On December 18, 2025, shares of One 97 Communications Ltd (Paytm) came under market focus following a major regulatory approval. Paytm Payments Services Limited (PPSL), the company’s wholly-owned payments subsidiary, received formal approval from the Reserve Bank of India (RBI) to operate as a payment aggregator for offline transactions and cross-border payments. This development complements the online payment aggregator licence granted to PPSL in November 2025, giving the company complete licence coverage across online, offline, and international payment segments.
Understanding the Payment Aggregator Licence
A payment aggregator licence allows a fintech or payments company to process transactions on behalf of merchants, including collection from customers and settlement into merchant accounts.

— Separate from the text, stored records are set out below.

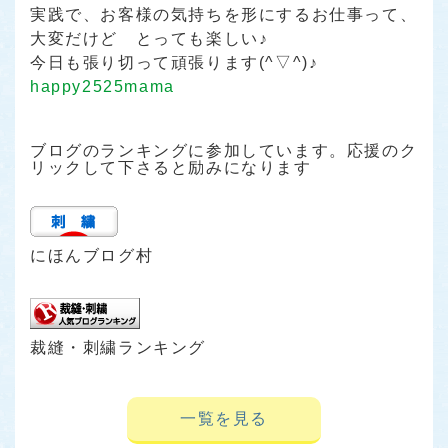
実践で、お客様の気持ちを形にするお仕事って、
大変だけど とっても楽しい♪
今日も張り切って頑張ります(^▽^)♪
happy2525mama
ブログのランキングに参加しています。応援のク
リックして下さると励みになります
にほんブログ村
裁縫・刺繍ランキング
一覧を見る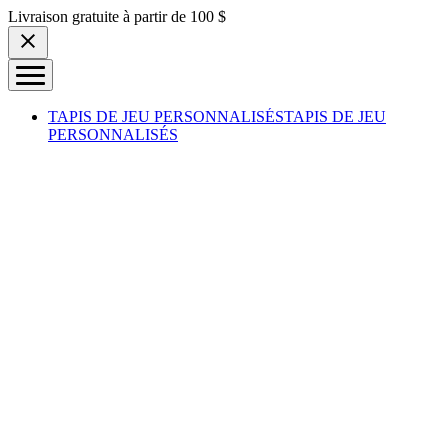
Skip to content
Livraison gratuite à partir de 100 $
TAPIS DE JEU PERSONNALISÉS
TAPIS DE JEU
PERSONNALISÉS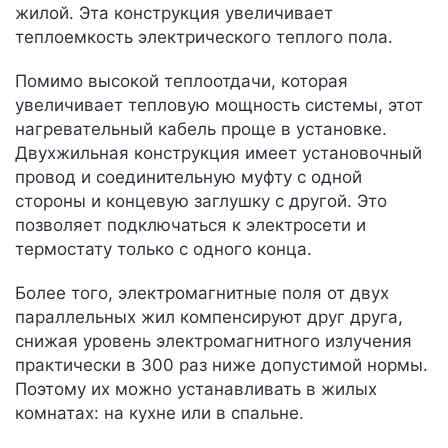
жилой. Эта конструкция увеличивает
теплоемкость электрического теплого пола.
Помимо высокой теплоотдачи, которая
увеличивает тепловую мощность системы, этот
нагревательный кабель проще в установке.
Двухжильная конструкция имеет установочный
провод и соединительную муфту с одной
стороны и концевую заглушку с другой. Это
позволяет подключаться к электросети и
термостату только с одного конца.
Более того, электромагнитные поля от двух
параллельных жил компенсируют друг друга,
снижая уровень электромагнитного излучения
практически в 300 раз ниже допустимой нормы.
Поэтому их можно устанавливать в жилых
комнатах: на кухне или в спальне.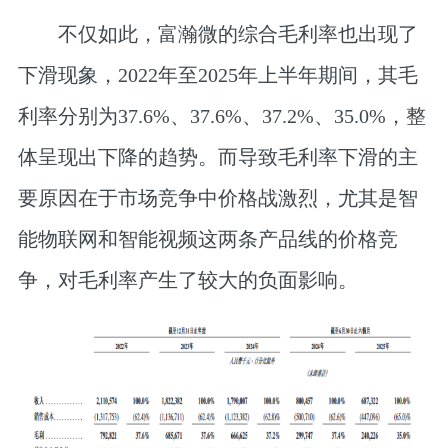
不仅如此，富瀚微的综合毛利率也出现了
下滑现象，2022年至2025年上半年期间，其毛
利率分别为37.6%、37.6%、37.2%、35.0%，整
体呈现出下降的趋势。而导致毛利率下滑的主
要原因在于市场竞争中价格战激烈，尤其是智
能物联网和智能视频这两条产品线的价格竞
争，对毛利率产生了较大的负面影响。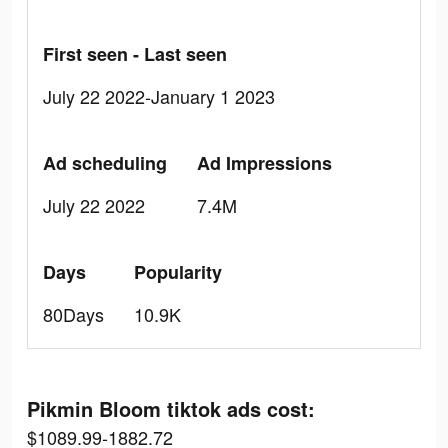
First seen - Last seen
July 22 2022-January 1 2023
Ad scheduling
Ad Impressions
July 22 2022
7.4M
Days
Popularity
80Days
10.9K
Pikmin Bloom tiktok ads cost:
$1089.99-1882.72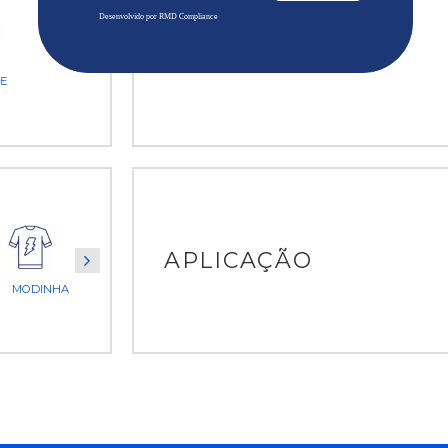
Desenvolvido por RMD Compliance
CARACTERÍSTICAS
E
APLICAÇÃO
VESTIDOS
BLUSAS
MODINHA
BATAS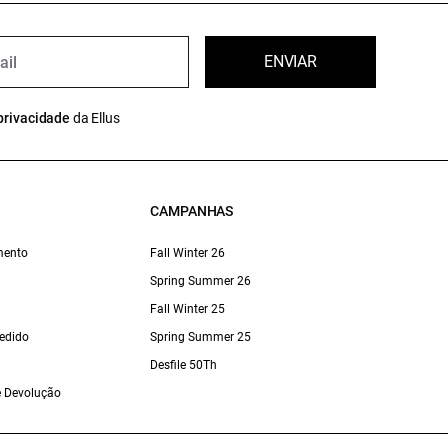
ENVIAR
privacidade
da Ellus
CAMPANHAS
mento
Fall Winter 26
Spring Summer 26
Fall Winter 25
edido
Spring Summer 25
Desfile 50Th
 e Devolução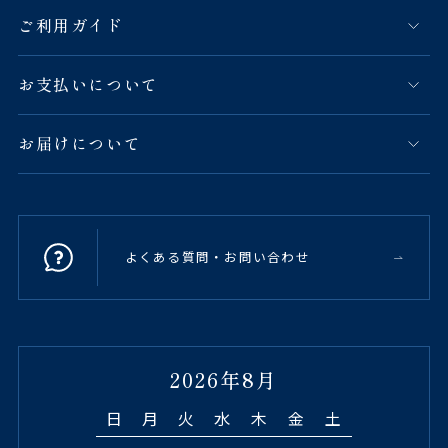
ご利用ガイド
お支払いについて
お届けについて
よくある質問・お問い合わせ
2026年8月
日
月
火
水
木
金
土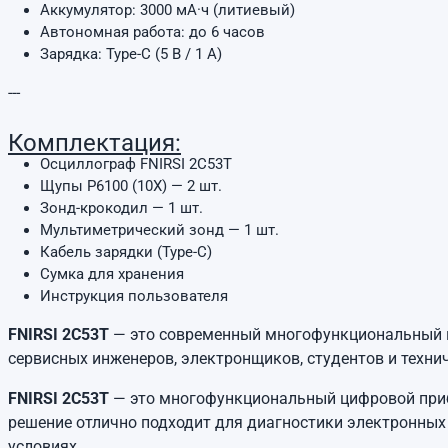
Аккумулятор: 3000 мА·ч (литиевый)
Автономная работа: до 6 часов
Зарядка: Type-C (5 В / 1 А)
---
Комплектация:
Осциллограф FNIRSI 2C53T
Щупы P6100 (10X) — 2 шт.
Зонд-крокодил — 1 шт.
Мультиметрический зонд — 1 шт.
Кабель зарядки (Type-C)
Сумка для хранения
Инструкция пользователя
FNIRSI 2C53T
— это современный многофункциональный ци
сервисных инженеров, электронщиков, студентов и техни
FNIRSI 2C53T
— это многофункциональный цифровой пр
решение отлично подходит для диагностики электронных 
условиях.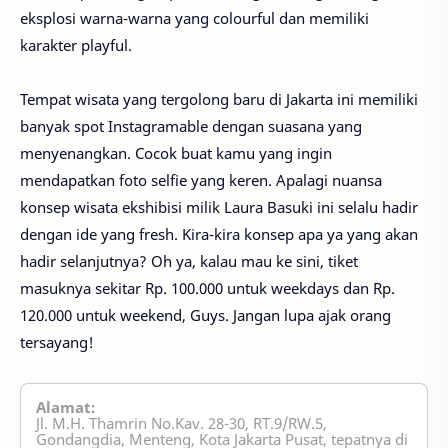
eksplosi warna-warna yang colourful dan memiliki
karakter playful.
Tempat wisata yang tergolong baru di Jakarta ini memiliki
banyak spot Instagramable dengan suasana yang
menyenangkan. Cocok buat kamu yang ingin
mendapatkan foto selfie yang keren. Apalagi nuansa
konsep wisata ekshibisi milik Laura Basuki ini selalu hadir
dengan ide yang fresh. Kira-kira konsep apa ya yang akan
hadir selanjutnya? Oh ya, kalau mau ke sini, tiket
masuknya sekitar Rp. 100.000 untuk weekdays dan Rp.
120.000 untuk weekend, Guys. Jangan lupa ajak orang
tersayang!
Alamat:
Jl. M.H. Thamrin No.Kav. 28-30, RT.9/RW.5,
Gondangdia, Menteng, Kota Jakarta Pusat, tepatnya di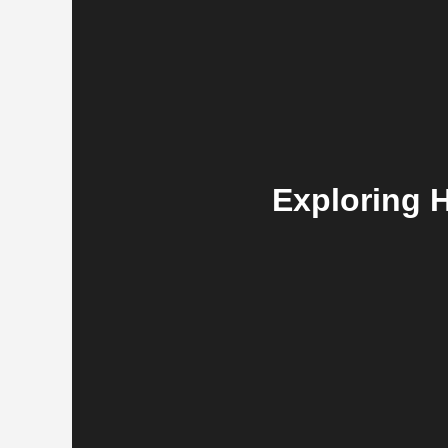
Exploring 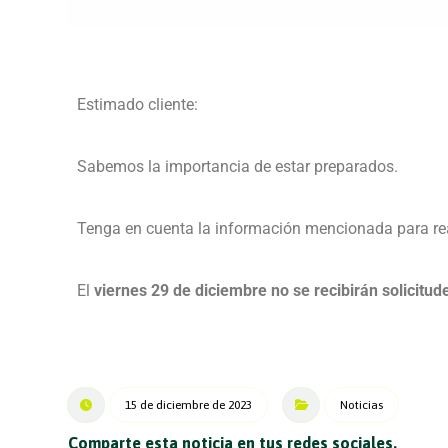
Estimado cliente:
Sabemos la importancia de estar preparados.
Tenga en cuenta la información mencionada para real
El
viernes 29 de diciembre no se recibirán solicitu
15 de diciembre de 2023
Noticias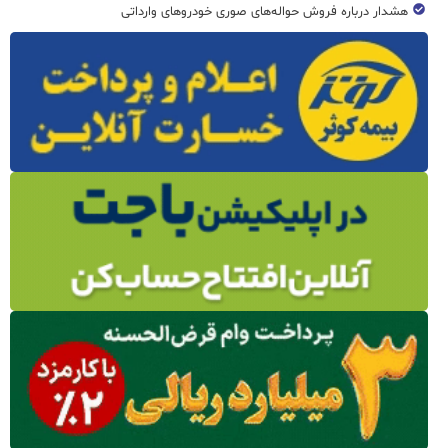
هشدار درباره فروش حواله‌های صوری خودروهای وارداتی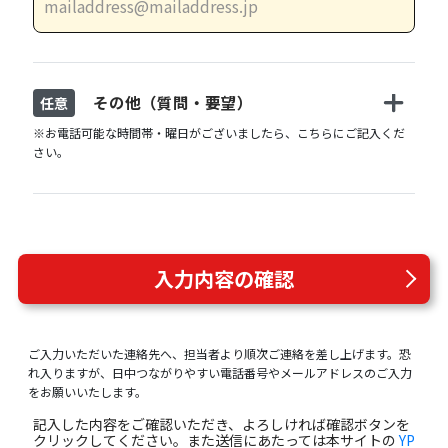
その他（質問・要望）
任意
※お電話可能な時間帯・曜日がございましたら、こちらにご記入くだ
さい。
入力内容の確認
ご入力いただいた連絡先へ、担当者より順次ご連絡を差し上げます。恐
れ入りますが、日中つながりやすい電話番号やメールアドレスのご入力
をお願いいたします。
記入した内容をご確認いただき、よろしければ確認ボタンを
クリックしてください。また送信にあたっては本サイトの
YP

With the RBI approval, PPSL can now manage offline payments at physical points of sale, such as shops, terminals, soundboxes, and QR devices, as well as cross-border transactions, enabling international money transfers for merchants and inbound payments from foreign customers. In its stock exchange filing, Paytm emphasized that it now offers end-to-end payment aggregation services, strengthening merchant relationships and supporting sustainable revenue growth.
Strategic Implications for Paytm
This licence significantly enhances Paytm’s merchant proposition. By offering full-spectrum payment services, the company positions itself as a more competitive player in the Indian and global payments ecosystem. Merchants now have a one-stop solution for online, offline, and international payments, which may drive increased transaction volume, market share, and overall revenue growth.